Liam’s final two contributions, “Aint Got Nothing” and “Soldier On,” are both well-written and take influences from classic rock. “Soldier On” has the same psychedelic rock sound of Gem’s “To Be Where There’s Life” without the hypnotic effect, while “Aint Got Nothin'” takes its noisy sound from fellow British band The Who.
While previous albums had delicately crafted pieces such as “Champagne Supernova” that took the loud-soft dynamic range into account, Oasis deliberately sacrifices dynamics in “Dig Out Your Soul” with a loud, overwhelming and numbing effect for the listener.
This decision is seemingly backwards, as most bands mature from using blatant noise to overwhelm the listeners to producing the same effect by using a wider dynamic range but a softer sound. However, Oasis pulls off the loud, overwhelming method with maturity and creativity.

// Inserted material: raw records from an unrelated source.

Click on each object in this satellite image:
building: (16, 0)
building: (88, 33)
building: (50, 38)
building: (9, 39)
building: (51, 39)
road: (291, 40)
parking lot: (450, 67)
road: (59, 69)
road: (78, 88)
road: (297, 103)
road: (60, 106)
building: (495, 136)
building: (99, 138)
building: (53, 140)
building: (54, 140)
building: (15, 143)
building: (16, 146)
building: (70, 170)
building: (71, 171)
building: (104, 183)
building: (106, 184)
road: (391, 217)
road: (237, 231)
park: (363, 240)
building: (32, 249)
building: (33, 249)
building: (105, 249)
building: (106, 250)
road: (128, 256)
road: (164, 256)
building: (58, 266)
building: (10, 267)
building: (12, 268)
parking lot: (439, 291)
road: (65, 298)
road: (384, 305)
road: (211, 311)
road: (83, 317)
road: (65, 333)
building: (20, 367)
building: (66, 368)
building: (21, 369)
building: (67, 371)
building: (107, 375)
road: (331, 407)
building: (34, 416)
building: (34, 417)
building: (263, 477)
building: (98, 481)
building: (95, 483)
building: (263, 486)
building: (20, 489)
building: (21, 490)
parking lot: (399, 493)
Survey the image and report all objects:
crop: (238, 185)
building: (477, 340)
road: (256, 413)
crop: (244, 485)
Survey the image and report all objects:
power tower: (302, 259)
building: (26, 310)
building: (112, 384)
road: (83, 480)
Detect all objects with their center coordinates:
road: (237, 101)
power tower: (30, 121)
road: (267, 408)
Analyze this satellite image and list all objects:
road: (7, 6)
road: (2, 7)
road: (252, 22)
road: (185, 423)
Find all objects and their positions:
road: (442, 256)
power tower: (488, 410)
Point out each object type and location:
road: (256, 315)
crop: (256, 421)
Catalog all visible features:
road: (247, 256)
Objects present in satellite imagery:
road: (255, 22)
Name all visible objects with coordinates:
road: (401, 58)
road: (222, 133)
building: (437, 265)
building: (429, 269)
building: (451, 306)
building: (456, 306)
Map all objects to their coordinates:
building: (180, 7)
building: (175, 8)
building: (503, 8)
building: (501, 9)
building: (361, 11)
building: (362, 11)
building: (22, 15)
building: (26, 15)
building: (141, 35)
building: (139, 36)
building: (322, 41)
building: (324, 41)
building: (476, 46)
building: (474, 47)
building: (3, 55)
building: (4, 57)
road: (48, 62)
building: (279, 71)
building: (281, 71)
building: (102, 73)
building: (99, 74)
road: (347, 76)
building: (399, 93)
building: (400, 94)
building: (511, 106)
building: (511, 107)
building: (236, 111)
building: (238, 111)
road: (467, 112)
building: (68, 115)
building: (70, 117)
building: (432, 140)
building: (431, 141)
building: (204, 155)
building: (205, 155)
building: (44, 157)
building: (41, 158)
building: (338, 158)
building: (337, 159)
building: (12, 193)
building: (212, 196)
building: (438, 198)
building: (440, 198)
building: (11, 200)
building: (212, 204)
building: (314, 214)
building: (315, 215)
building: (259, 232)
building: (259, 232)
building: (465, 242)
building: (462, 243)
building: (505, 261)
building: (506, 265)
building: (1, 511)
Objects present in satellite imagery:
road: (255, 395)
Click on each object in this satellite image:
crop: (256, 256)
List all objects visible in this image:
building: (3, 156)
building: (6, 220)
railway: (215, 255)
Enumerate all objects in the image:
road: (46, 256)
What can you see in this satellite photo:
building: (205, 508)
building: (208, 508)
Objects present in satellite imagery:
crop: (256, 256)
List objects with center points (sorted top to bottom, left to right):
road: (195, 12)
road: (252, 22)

Oasis has certainly become more open-minded over the past decade and a half, sharing the song-writing duties this time around and learning that the Beatles, while excellent and definitely influential, are not the only band from whom they can take their influences.
According to NME Magazine, Ryan Adams claimed that the new CD has the same effect as Radiohead’s “Kid A,” saying “the first time I heard ‘Kid A’ I went ‘OK, I have no … idea what kind of music this is but it’s moving me. It sounds like a revelation.’ That’s what the new Oasis stuff sounds like, it sounds like they have entered into some strange uncanny spiritual crazy door and have just lost themselves completely to it and it is marvelous.”
Oasis’ new outlook allows them to drop their Britpop sound and create a completely different sound on “Dig Out Your Soul.”